Nomad looked at him as if he were the biggest fool in the world. "You know she's a Berserker, right?"

"So? What about it?"

"It's those wounds that keep her going," Nomad sighed. "The pain and the misery of it that make her blood boil. Look at her face. She's smiling, the mad woman. She's enjoying this."

Taking a long breath, Valens shaded his eyes with one hand and stared at Celme's face. He paused when he saw the bloody grin on her face, the glint in her eyes, the joyful dance of death she performed in the middle of the swarm of Skarnveils.

We're all lunatics.

The realization dawned slowly, painfully, but there was no mistaking it. Had he looked the same when dealing with those Skeleton Soldiers? What about the time in Belgrave when he peered into the endless tides of enemies and cleaned the filthy fog out of their bodies?
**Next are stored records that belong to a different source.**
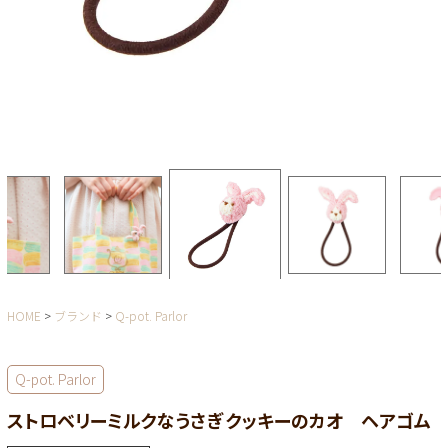
HOME
ブランド
Q-pot. Parlor
Q-pot. Parlor
ストロベリーミルクなうさぎ クッキーのカオ ヘアゴム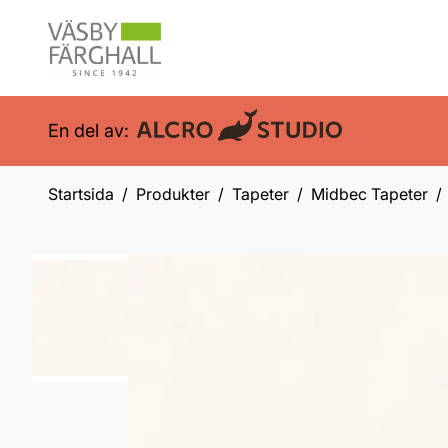
En del av:
Startsida
Produkter
Tapeter
Midbec Tapeter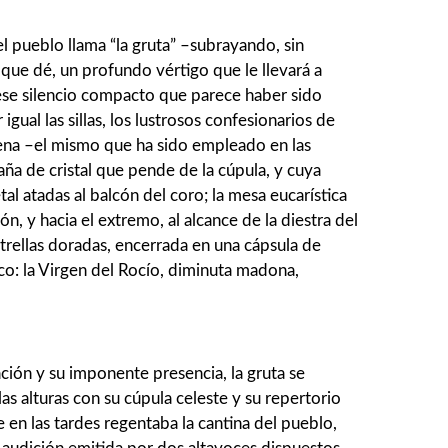
el pueblo llama “la gruta” –subrayando, sin
 que dé, un profundo vértigo que le llevará a
n ese silencio compacto que parece haber sido
al las sillas, los lustrosos confesio­narios de
siena –el mismo que ha sido empleado en las
aña de cristal que pende de la cúpula, y cuya
l atadas al balcón del coro; la mesa eucarística
ón, y hacia el extremo, al alcance de la diestra del
strellas doradas, ence­rrada en una cápsula de
ico: la Virgen del Rocío, diminuta madona,
ción y su imponente presencia, la gruta se
s alturas con su cúpula celeste y su repertorio
n las tardes regentaba la cantina del pueblo,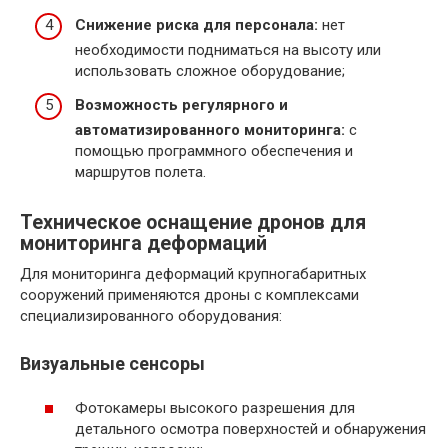
Снижение риска для персонала:
нет
необходимости подниматься на высоту или
использовать сложное оборудование;
Возможность регулярного и
автоматизированного мониторинга:
с
помощью программного обеспечения и
маршрутов полета.
Техническое оснащение дронов для
мониторинга деформаций
Для мониторинга деформаций крупногабаритных
сооружений применяются дроны с комплексами
специализированного оборудования:
Визуальные сенсоры
Фотокамеры высокого разрешения для
детального осмотра поверхностей и обнаружения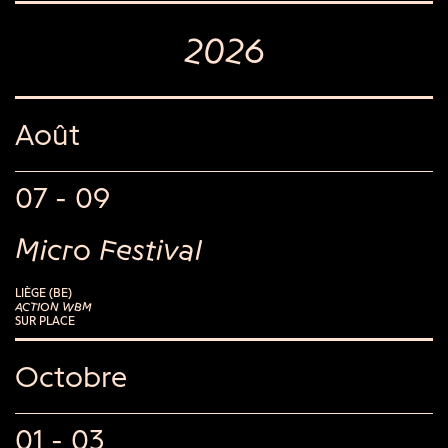
2026
Août
07 - 09
Micro Festival
LIÈGE (BE)
ACTION WBM
SUR PLACE
Octobre
01 - 03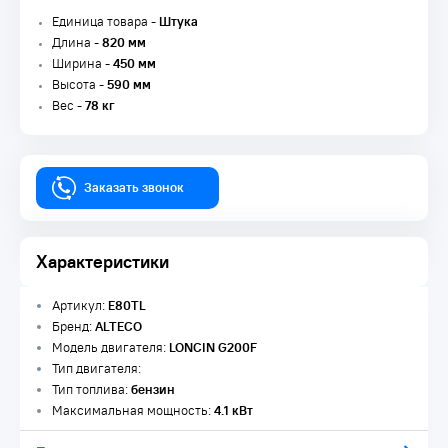
Единица товара -
Штука
Длина -
820 мм
Ширина -
450 мм
Высота -
590 мм
Вес -
78 кг
Заказать звонок
Характеристики
Артикул:
E80TL
Бренд:
ALTECO
Модель двигателя:
LONCIN G200F
Тип двигателя:
Тип топлива:
бензин
Максимальная мощность:
4.1 кВт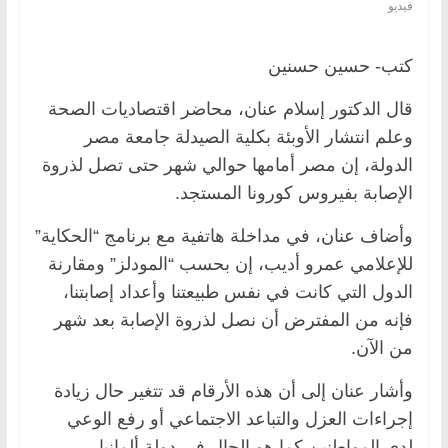
فيديو
كتب- حسين حسنين
قال الدكتور إسلام عنان، محاضر اقتصاديات الصحة
وعلم انتشار الأوبئة بكلية الصيدلة جامعة مصر
الدولة، إن مصر أمامها حوالي شهر حتى تصل لذروة
الإصابة بفيروس كورونا المستجد.
وأضاف عنان، في مداخلة هاتفية مع برنامج “الحكاية”
للإعلامي عمرو أديب، إن بحسب “المودلز” ومقارنة
الدول التي كانت في نفس طبيعتنا وأعداد إصابتنا،
فإنه من المفترض أن نصل لذروة الإصابة بعد شهر
من الآن.
وأشار عنان إلى أن هذه الأرقام قد تتغير حال زيادة
إجراءات العزل والتباعد الاجتماعي أو رفع الوعي
لدى المواطنين كما هو الحال في دولة ألمانيا.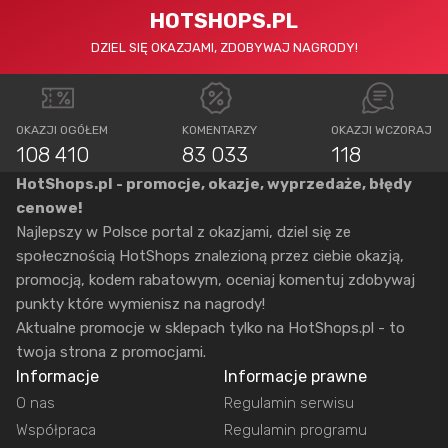
HOTSHOPS.PL
DZIEL SIĘ OKAZJAMI, ZDOBYWAJ NAGRODY!
OKAZJI OGÓŁEM
KOMENTARZY
OKAZJI WCZORAJ
108 410
83 033
118
HotShops.pl - promocje, okazje, wyprzedaże, błędy
cenowe!
Najlepszy w Polsce portal z okazjami, dziel się ze
społecznością HotShops znalezioną przez ciebie okazją,
promocją, kodem rabatowym, oceniaj komentuj zdobywaj
punkty które wymienisz na nagrody!
Aktualne promocje w sklepach tylko na HotShops.pl - to
twoja strona z promocjami.
Informacje
Informacje prawne
O nas
Regulamin serwisu
Współpraca
Regulamin programu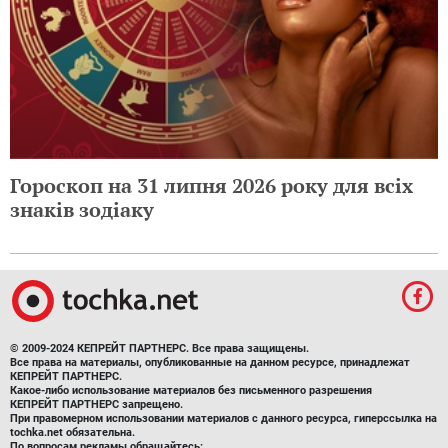
Гороскоп на 31 липня 2026 року для всіх
знаків зодіаку
© 2009-2024 КЕПРЕЙТ ПАРТНЕРС. Все права защищены.
Все права на материалы, опубликованные на данном ресурсе, принадлежат
КЕПРЕЙТ ПАРТНЕРС.
Какое-либо использование материалов без письменного разрешения
КЕПРЕЙТ ПАРТНЕРС запрещено.
При правомерном использовании материалов с данного ресурса, гиперссылка на
tochka.net обязательна.
По вопросам рекламы обращайтесь: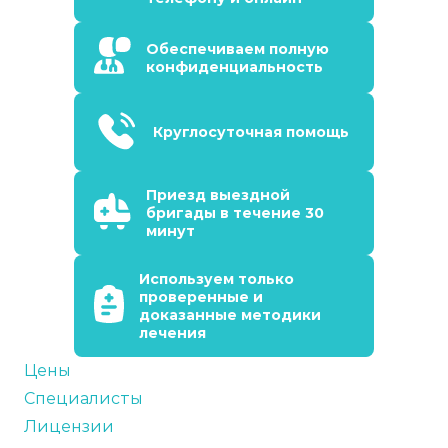
Обеспечиваем полную
конфиденциальность
Круглосуточная помощь
Приезд выездной
бригады в течение 30
минут
Используем только
проверенные и
доказанные методики
лечения
Цены
Специалисты
Лицензии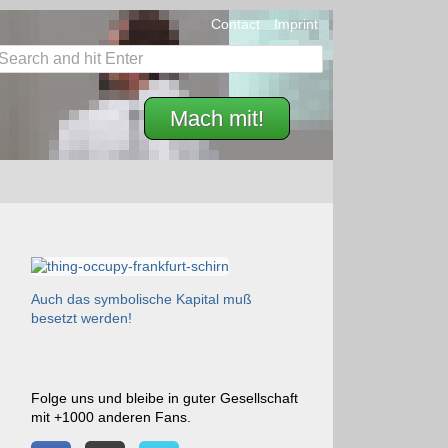
Contact
Imprint
Mach mit!
Auch das symbolische Kapital muß
besetzt werden!
Folge uns und bleibe in guter Gesellschaft
mit +1000 anderen Fans.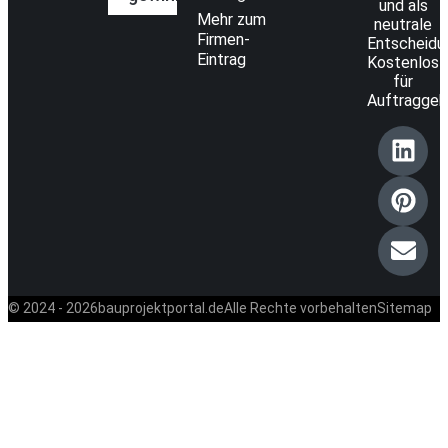
und als
Mehr zum
neutrale
Firmen-
Entscheidun
Eintrag
Kostenlos
für
Auftraggeb
© 2024 - 2026
bauprojektportal.de
Alle Rechte vorbehalten
Sitemap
Was that fun? He shook his head. That had been necessary. There was little fun to have when the matter involved the lives of others. Little else but responsibility that prevailed in one's mind. The heaviness of it—

He stopped. Who was he kidding? There was, in some twisted way, an insidious joy to see the dwellers fall under his spells. That feeling of power and control, the thrill rising, his chest swelling, the air reeking of his own doing.

No wonder Celme was smiling. Her class and her Trait, beyond that, her whole character… If Valens could feel that guilty joy after some time in this world, she must be swimming in an ocean of it right now, free of the societal shackles she was forced to wear most of her life.